Artist's impression of professional archaeologist doing science.

Enlarge / Artist’s impression of professional archaeologist doing science.

Today we present the third and final installment of my interview with Sarah Parcak, a prominent founding figure in the emerging field of astroarchaeology. Please check out parts one and two if you missed them. Otherwise, press play on the embedded player or pull up the transcript—both of which are below.

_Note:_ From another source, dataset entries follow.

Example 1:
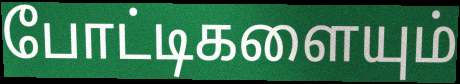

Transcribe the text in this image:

போட்டிகளையும்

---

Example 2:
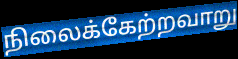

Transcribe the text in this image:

நிலைக்கேற்றவாறு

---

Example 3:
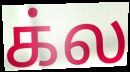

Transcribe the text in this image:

க்ல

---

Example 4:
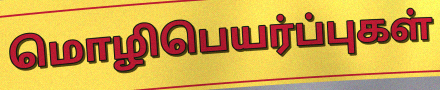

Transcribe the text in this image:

மொழிபெயர்ப்புகள்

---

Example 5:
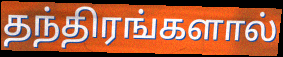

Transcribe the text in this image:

தந்திரங்களால்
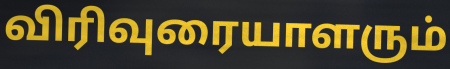
விரிவுரையாளரும்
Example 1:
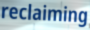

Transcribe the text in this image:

reclaiming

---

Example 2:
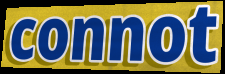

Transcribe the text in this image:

connot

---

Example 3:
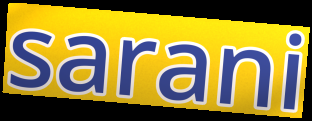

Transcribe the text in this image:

sarani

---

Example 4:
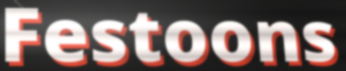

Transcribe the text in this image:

Festoons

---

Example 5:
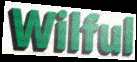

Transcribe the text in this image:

Wilful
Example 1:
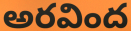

We open today’s installment talking about the presentation Sarah made while accepting the TED prize—which came with a million-dollar check to advance her work. Sarah presented in full Indiana Jones regalia, and Harrison Ford turned out to be in the audience, and a rather fun story emerges from that. On a (slightly) related note, Sarah and I also discuss an amazing VR rig the people from The VOID set up at TED that year (fittingly, with a Temple of Doom theme).

Most of today’s installment concerns a crowd-enabled detection project Sarah created with proceeds from the TED Prize. It’s called GlobalXplorer. Partly inspired by Galaxy Zoo, it let armies of “citizen scientists” scan twelve million quadrants of Peruvian satellite imagery for hints of archaeological remains. Tens of thousands of promising features were discovered. This will help the Peruvian archaeology community set its agenda over the coming decade. Sarah’s longer-term goal is to rally enough volunteers to scan the entire globe over the coming decade.